Andrea Pucci fa un passo indietro. Il comico ha annunciato la rinuncia al Festival di Sanremo 2026 in seguito alle polemiche nate per la sua partecipazione. Sarebbe dovuto essere co-conduttore della terza serata accanto a Carlo Conti. "Gli insulti, le minacce, gli epiteti e quant'altro ancora, ricevuti da me e dalla mia famiglia in questi giorni sono incomprensibili ed inaccettabili", ha spiegato.
Il comico ha parlato di "onda mediatica negativa" che l'ha portato alla decisione di rinunciare, a meno di due settimane dall'inizio dell'evento musicale: "Nel 2026 il termine fascista non dovrebbe esistere più. Omofobia e razzismo sono termini che evidenziano odio del genere umano e io non ho mai odiato nessuno".
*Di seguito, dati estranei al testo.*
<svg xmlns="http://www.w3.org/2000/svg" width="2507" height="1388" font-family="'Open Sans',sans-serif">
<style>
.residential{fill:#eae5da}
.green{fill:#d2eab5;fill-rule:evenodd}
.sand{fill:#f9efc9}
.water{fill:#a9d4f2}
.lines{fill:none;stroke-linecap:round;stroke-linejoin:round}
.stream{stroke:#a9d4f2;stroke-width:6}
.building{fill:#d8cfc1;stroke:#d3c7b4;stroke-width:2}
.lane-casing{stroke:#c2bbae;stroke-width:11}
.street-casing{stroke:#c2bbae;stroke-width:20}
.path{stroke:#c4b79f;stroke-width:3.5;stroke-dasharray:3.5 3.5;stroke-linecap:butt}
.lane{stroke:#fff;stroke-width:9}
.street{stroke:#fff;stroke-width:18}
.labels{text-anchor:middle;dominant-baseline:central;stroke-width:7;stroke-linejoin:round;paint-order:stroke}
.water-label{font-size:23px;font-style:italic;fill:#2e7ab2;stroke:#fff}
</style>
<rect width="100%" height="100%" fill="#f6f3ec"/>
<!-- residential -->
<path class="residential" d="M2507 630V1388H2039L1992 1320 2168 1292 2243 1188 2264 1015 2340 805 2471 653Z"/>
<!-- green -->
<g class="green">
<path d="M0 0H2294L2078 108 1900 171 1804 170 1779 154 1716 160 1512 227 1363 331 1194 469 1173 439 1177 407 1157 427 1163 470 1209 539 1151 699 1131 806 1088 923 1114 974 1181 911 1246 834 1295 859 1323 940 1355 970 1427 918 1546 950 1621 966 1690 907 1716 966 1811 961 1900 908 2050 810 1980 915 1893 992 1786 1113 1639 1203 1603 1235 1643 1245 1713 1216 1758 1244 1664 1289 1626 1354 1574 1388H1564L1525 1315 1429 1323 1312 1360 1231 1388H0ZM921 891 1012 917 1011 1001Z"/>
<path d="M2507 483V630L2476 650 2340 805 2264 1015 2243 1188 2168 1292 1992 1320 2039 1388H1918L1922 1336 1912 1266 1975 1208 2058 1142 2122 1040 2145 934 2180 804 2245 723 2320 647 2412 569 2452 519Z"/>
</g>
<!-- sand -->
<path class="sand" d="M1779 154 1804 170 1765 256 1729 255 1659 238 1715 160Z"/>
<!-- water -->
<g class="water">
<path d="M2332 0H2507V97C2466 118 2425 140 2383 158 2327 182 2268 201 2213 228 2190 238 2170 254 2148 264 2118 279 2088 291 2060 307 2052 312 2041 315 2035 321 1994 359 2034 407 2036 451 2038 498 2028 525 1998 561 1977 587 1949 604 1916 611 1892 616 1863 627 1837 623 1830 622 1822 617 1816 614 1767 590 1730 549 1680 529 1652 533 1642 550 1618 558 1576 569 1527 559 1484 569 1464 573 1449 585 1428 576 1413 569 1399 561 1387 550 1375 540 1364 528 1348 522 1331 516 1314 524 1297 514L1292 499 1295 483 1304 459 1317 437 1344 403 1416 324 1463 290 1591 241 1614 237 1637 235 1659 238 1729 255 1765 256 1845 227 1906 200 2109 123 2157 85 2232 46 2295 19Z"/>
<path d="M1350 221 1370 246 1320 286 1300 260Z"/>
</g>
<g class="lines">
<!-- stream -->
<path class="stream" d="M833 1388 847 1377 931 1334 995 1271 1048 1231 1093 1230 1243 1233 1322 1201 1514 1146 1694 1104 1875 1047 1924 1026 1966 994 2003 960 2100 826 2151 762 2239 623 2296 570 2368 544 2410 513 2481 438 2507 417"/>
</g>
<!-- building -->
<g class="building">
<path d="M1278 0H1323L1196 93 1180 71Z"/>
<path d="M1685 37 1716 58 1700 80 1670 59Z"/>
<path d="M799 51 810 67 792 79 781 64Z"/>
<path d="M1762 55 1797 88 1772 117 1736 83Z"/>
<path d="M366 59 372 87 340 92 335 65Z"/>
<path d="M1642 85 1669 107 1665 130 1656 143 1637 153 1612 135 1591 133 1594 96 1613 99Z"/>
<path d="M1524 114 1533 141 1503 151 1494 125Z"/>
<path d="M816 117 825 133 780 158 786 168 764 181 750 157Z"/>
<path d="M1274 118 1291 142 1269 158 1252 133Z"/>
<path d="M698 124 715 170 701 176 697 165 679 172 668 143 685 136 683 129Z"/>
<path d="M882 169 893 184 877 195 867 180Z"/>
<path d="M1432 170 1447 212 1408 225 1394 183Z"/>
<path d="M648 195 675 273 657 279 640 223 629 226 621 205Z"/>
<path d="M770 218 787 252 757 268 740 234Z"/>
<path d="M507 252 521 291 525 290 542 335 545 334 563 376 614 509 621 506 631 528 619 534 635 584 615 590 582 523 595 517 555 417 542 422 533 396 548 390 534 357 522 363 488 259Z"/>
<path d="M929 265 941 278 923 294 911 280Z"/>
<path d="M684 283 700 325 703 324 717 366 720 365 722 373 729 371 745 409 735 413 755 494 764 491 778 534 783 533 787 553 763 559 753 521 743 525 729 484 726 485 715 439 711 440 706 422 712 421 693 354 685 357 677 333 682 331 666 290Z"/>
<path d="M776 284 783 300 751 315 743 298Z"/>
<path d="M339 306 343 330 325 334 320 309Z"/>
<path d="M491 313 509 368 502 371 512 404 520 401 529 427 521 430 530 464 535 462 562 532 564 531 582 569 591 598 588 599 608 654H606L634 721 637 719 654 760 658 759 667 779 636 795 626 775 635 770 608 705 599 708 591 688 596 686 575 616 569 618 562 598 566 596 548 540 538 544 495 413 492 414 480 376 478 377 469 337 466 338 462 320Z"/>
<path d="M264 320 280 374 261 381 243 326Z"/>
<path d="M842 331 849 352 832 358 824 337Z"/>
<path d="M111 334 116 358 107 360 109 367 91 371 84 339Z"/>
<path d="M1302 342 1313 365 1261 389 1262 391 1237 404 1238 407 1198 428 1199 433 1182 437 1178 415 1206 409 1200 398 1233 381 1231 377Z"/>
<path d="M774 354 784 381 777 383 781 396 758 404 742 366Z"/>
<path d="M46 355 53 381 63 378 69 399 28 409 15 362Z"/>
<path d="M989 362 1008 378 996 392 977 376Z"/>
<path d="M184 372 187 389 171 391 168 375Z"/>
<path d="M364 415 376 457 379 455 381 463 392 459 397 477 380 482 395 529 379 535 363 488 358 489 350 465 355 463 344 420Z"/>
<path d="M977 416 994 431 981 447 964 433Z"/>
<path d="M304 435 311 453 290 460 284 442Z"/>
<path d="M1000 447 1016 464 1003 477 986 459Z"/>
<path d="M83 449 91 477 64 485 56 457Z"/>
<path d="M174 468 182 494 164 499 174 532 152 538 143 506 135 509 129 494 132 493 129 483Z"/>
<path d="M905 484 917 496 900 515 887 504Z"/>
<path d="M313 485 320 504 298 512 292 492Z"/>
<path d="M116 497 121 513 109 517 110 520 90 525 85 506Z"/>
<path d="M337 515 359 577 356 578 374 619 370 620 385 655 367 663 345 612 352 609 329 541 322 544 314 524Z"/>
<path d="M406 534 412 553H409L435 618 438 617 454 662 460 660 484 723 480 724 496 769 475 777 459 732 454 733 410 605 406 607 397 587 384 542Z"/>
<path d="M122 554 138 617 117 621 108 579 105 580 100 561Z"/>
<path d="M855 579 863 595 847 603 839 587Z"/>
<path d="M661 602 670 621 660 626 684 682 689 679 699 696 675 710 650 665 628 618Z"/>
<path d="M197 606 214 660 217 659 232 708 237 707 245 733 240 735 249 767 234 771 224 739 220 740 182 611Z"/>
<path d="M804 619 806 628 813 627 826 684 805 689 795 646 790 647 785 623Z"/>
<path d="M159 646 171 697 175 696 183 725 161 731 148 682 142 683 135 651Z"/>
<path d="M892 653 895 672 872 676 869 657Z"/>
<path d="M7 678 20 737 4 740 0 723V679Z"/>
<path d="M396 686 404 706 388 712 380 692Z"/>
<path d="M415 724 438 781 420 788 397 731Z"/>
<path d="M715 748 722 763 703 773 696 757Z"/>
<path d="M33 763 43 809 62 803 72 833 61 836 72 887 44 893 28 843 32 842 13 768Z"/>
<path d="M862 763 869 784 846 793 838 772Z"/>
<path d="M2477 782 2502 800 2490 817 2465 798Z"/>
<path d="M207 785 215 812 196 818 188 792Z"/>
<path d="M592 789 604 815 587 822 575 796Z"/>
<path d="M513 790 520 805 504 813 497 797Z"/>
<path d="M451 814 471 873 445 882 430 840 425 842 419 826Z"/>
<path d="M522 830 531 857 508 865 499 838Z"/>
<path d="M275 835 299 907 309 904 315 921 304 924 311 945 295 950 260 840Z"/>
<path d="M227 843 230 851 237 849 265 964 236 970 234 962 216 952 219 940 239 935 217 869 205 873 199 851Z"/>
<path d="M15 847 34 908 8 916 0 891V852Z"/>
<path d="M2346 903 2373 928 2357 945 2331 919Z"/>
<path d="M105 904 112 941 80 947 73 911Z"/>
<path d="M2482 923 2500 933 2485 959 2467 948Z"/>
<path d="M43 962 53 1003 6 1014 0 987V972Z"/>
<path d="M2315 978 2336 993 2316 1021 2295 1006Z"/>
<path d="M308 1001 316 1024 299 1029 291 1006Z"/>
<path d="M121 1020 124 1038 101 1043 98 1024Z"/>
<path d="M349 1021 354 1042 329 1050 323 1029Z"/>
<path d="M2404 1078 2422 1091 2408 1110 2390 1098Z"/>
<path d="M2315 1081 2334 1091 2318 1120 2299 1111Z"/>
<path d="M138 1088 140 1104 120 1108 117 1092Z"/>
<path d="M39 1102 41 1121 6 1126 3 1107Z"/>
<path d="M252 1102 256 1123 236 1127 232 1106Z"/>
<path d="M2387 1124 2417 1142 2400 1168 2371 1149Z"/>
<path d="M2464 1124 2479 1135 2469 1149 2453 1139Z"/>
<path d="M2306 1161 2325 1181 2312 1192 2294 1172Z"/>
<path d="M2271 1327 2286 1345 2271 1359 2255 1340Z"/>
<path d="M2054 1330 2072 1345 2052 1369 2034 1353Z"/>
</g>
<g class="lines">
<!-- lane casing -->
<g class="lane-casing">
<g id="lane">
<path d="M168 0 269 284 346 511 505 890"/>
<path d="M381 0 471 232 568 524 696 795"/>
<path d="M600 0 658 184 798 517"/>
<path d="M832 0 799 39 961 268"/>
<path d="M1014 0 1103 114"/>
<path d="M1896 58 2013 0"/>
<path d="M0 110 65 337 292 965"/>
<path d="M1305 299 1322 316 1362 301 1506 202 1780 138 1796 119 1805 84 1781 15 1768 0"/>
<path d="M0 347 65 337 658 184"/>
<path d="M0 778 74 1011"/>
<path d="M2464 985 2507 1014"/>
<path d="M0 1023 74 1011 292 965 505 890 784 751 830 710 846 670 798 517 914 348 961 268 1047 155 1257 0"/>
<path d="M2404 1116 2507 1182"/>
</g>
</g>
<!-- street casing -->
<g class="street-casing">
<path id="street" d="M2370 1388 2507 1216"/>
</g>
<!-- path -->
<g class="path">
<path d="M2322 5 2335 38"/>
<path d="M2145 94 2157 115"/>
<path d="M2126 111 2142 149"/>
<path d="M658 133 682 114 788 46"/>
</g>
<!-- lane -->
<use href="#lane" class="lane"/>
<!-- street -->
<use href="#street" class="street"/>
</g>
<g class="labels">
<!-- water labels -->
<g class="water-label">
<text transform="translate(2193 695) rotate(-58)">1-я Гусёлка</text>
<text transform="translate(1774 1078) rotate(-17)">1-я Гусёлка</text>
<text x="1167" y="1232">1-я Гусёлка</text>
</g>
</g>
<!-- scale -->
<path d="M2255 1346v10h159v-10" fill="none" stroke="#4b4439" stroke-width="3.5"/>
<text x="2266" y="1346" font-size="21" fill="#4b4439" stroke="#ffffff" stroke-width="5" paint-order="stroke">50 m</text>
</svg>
Era stato Carlo Conti, nella mattinata del 6 febbraio, ad annunciare il nome di Andrea Pucci come co-conduttore della terza serata del Festival di Sanremo 2026, in programma mercoledì 25 febbraio. Quasi immediata la polemica, sui social e in politica: il PD era subito intervenuto chiedendo spiegazioni ai vertici Rai per la scelta di un co-conduttore "omofobo e razzista", mentre su Instagram, X e Facebook i commenti di disapprovazione si erano moltiplicati. Il comico è politicamente schierato a destra e in passato aveva pubblicato in diversi commenti omofobi, come nel caso della vicenda che aveva coinvolto Tommaso Zorzi.
Il diretto interessato aveva scelto inizialmente di rispondere a modo suo alle recenti polemiche, lasciando quindi intendere di aver reagito con ironia. Nella serata del 6 febbraio, sul suo profilo Instagram- dopo il video nudo in cui si preparava per Sanremo- aveva pubblicato un messaggio che era a tutti gli effetti una reazione, pur senza riferimenti espliciti: "Le meduse sono sopravvissute 650milioni di anni senza cervello. Una grande notizie per molti".